Rocket Lab successfully launches NRO satellite
Spaceflightnow.com (1/30): A Rocket Lab small satellite Electron launch vehicle lifted off successfully from New Zealand Thursday at 9:56 p.m., EST, with a classified payload for the U.S. National Reconnaissance Office (NRO) called NROL-151. The company’s U.S. activities are headquartered in Huntington Beach, California.

Xplore partners with NanoRacks to set up opportunities for deep-space missions
Coalition Member in the News – NanoRacks
GeekWire.com (1/29): Xplore, of Seattle, has joined with NanoRacks, of Houston, to establish ride share opportunities for secondary payloads on deep space missions to the Moon, Mars and beyond. The first mission could unfold in late 2021.
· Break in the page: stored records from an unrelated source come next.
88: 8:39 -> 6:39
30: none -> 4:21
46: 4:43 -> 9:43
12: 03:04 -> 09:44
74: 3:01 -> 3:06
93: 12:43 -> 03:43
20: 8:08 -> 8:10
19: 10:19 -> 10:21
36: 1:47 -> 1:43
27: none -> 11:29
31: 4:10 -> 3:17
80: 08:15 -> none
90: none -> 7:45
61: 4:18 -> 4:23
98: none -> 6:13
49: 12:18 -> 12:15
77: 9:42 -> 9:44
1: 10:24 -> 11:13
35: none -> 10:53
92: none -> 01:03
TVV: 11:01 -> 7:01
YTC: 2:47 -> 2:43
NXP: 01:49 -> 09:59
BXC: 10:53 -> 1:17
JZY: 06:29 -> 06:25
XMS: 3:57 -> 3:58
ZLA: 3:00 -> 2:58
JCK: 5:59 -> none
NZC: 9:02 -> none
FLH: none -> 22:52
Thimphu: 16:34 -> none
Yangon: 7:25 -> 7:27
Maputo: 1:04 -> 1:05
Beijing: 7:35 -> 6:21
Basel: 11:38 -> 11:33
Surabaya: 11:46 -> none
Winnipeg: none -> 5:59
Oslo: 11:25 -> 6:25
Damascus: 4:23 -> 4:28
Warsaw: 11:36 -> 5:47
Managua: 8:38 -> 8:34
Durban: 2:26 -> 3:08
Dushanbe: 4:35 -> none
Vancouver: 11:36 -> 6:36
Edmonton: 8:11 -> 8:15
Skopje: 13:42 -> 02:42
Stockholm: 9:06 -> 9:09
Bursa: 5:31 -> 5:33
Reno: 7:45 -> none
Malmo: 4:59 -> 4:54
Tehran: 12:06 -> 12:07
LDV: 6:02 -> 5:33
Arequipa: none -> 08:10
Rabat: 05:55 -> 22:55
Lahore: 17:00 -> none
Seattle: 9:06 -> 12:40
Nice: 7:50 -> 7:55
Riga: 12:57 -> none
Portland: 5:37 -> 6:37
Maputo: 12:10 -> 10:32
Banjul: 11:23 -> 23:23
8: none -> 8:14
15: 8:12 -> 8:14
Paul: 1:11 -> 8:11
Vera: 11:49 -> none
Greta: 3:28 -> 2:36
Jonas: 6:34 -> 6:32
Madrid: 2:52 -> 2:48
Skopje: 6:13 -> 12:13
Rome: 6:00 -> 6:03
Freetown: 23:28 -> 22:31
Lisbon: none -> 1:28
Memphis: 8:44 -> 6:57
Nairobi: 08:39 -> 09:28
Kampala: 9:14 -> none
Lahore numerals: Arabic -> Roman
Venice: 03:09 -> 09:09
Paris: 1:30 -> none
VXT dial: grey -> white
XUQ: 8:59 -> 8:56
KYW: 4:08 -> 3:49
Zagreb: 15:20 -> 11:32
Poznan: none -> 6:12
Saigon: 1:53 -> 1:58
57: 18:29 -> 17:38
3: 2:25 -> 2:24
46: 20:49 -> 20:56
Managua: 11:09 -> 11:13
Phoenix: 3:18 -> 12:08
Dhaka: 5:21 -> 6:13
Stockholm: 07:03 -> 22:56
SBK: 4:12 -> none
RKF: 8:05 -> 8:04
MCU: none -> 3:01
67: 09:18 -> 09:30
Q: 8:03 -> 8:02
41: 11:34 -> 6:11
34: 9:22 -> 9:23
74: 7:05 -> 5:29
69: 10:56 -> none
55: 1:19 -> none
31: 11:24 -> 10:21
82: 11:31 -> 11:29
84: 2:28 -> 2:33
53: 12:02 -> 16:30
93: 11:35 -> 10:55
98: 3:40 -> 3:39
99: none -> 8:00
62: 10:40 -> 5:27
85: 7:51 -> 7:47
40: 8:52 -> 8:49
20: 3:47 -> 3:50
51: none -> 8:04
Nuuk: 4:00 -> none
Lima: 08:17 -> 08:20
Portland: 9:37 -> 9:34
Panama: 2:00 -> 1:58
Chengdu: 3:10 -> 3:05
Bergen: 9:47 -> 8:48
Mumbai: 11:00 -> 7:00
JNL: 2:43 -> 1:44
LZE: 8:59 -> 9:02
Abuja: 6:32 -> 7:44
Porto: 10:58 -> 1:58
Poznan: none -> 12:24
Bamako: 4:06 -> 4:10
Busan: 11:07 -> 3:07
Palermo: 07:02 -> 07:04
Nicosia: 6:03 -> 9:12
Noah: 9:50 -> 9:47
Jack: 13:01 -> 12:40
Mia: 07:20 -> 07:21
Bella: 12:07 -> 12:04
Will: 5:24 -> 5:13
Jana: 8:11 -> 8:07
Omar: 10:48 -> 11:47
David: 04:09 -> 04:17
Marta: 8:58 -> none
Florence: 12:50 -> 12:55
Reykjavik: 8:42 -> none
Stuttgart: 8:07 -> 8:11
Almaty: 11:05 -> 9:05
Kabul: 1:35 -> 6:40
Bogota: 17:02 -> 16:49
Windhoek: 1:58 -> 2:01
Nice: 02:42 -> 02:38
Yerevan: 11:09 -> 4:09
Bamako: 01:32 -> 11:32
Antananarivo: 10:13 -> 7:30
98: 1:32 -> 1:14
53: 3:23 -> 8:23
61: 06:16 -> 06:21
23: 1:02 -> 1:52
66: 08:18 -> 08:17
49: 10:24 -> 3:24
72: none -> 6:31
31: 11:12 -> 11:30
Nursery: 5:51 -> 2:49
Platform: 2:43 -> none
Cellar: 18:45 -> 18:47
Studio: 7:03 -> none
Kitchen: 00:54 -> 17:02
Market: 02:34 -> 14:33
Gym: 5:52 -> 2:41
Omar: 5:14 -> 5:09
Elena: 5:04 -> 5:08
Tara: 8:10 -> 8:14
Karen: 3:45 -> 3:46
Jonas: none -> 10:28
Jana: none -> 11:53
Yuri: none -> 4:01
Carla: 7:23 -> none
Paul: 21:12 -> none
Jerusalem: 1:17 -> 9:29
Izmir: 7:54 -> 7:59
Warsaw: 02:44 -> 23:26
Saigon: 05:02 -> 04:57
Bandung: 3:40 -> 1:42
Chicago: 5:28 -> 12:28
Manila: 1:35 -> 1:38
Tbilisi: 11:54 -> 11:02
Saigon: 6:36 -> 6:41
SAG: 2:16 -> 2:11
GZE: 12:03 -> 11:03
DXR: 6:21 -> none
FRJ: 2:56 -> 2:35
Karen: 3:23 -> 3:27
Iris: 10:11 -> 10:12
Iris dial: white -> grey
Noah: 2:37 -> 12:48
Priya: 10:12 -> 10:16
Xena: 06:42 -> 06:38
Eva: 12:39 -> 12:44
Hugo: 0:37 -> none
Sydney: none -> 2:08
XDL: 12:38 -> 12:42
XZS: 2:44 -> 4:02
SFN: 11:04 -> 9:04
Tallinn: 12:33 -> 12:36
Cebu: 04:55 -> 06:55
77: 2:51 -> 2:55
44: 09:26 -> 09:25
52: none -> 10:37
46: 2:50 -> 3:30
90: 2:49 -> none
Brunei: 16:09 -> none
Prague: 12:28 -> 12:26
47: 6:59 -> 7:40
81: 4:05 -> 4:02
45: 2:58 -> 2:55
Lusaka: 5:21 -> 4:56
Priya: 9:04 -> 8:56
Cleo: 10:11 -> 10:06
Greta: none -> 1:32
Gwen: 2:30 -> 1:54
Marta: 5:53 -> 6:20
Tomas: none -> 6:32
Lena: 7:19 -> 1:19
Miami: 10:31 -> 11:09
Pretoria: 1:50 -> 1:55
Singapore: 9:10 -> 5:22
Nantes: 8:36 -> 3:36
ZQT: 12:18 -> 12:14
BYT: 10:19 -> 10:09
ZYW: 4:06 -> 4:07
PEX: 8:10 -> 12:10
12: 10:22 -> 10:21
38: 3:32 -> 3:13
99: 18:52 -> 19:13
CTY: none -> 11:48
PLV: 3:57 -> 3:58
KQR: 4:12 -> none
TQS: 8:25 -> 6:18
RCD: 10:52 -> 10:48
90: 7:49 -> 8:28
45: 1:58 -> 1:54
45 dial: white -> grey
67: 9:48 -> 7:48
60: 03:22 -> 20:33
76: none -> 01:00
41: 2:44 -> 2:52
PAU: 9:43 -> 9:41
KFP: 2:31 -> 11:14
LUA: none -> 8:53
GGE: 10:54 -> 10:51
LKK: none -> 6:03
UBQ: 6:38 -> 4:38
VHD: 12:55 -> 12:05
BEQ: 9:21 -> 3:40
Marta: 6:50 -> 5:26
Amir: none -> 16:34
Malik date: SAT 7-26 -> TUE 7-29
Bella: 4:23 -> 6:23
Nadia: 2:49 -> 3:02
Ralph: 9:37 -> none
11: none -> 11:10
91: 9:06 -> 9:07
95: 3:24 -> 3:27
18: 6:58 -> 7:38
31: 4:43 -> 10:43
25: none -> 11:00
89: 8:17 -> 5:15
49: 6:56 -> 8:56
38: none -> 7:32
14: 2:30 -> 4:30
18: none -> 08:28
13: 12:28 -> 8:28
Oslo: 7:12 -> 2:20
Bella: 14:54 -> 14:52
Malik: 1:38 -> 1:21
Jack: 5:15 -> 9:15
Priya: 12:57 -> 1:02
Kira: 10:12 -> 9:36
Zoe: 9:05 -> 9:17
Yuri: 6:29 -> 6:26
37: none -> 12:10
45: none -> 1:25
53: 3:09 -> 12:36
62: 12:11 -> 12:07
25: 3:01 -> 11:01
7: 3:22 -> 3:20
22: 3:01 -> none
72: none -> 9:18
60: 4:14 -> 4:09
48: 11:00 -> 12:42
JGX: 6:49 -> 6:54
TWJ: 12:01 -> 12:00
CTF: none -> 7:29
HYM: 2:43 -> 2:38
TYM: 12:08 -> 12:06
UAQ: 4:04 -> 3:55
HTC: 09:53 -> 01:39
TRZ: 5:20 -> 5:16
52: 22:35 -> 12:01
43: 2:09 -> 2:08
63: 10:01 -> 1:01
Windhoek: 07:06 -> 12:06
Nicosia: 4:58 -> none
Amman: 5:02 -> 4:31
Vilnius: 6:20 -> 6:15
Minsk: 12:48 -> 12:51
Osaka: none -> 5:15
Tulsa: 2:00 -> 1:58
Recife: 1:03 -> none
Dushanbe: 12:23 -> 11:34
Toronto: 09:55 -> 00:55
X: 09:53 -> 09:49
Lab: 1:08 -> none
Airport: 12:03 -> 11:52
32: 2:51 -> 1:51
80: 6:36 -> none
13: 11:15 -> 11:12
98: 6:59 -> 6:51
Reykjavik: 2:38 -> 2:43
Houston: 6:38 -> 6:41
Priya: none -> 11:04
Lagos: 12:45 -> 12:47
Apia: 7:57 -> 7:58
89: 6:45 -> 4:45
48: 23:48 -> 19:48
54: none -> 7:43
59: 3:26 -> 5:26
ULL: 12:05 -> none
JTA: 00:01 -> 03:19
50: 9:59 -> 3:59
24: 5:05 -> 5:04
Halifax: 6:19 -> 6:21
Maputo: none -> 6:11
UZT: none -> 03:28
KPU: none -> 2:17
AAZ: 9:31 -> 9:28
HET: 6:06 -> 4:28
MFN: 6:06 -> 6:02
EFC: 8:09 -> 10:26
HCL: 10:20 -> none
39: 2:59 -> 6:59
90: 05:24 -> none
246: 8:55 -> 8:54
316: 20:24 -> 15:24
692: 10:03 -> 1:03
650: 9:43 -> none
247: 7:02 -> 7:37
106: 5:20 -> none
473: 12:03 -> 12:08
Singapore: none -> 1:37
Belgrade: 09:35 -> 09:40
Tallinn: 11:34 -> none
Spaceport America announces new tenants, projects nearly $1B economic impact
Las Cruses Sun-News of New Mexico (1/30): The long struggle to establish the Spaceport America launch site in New Mexico is paying off, according to an economic impact study released Thursday. The state had recovered the cost of $220 million in public funding for construction of the facility, built between 2006 and 2012 in Sierra County, during the 2013 fiscal year, according to the study. The launch site’s economic impact is forecast to reach nearly $1 billion by 2025, with $33 million in direct economic stimulus and 150 industry jobs achieved in 2019 alone.

Japanese billionaire calls off girlfriend contest for Moon trip on SpaceX Starship
Saace.com (1/30): Earlier this year, Yusaku Maezawa, a Japanese billionaire, announced plans to soar around the Moon aboard a SpaceX Starship mission with several artists and a yet to be named girlfriend, selected from a televised contest called “Full Moon Lovers.” On Wednesday, Maezawa announced he was cancelling the girlfriend plan, following a round of social media conveyed criticism that suggested the plan was counter intuitive to the strides women have made in the exploration of space.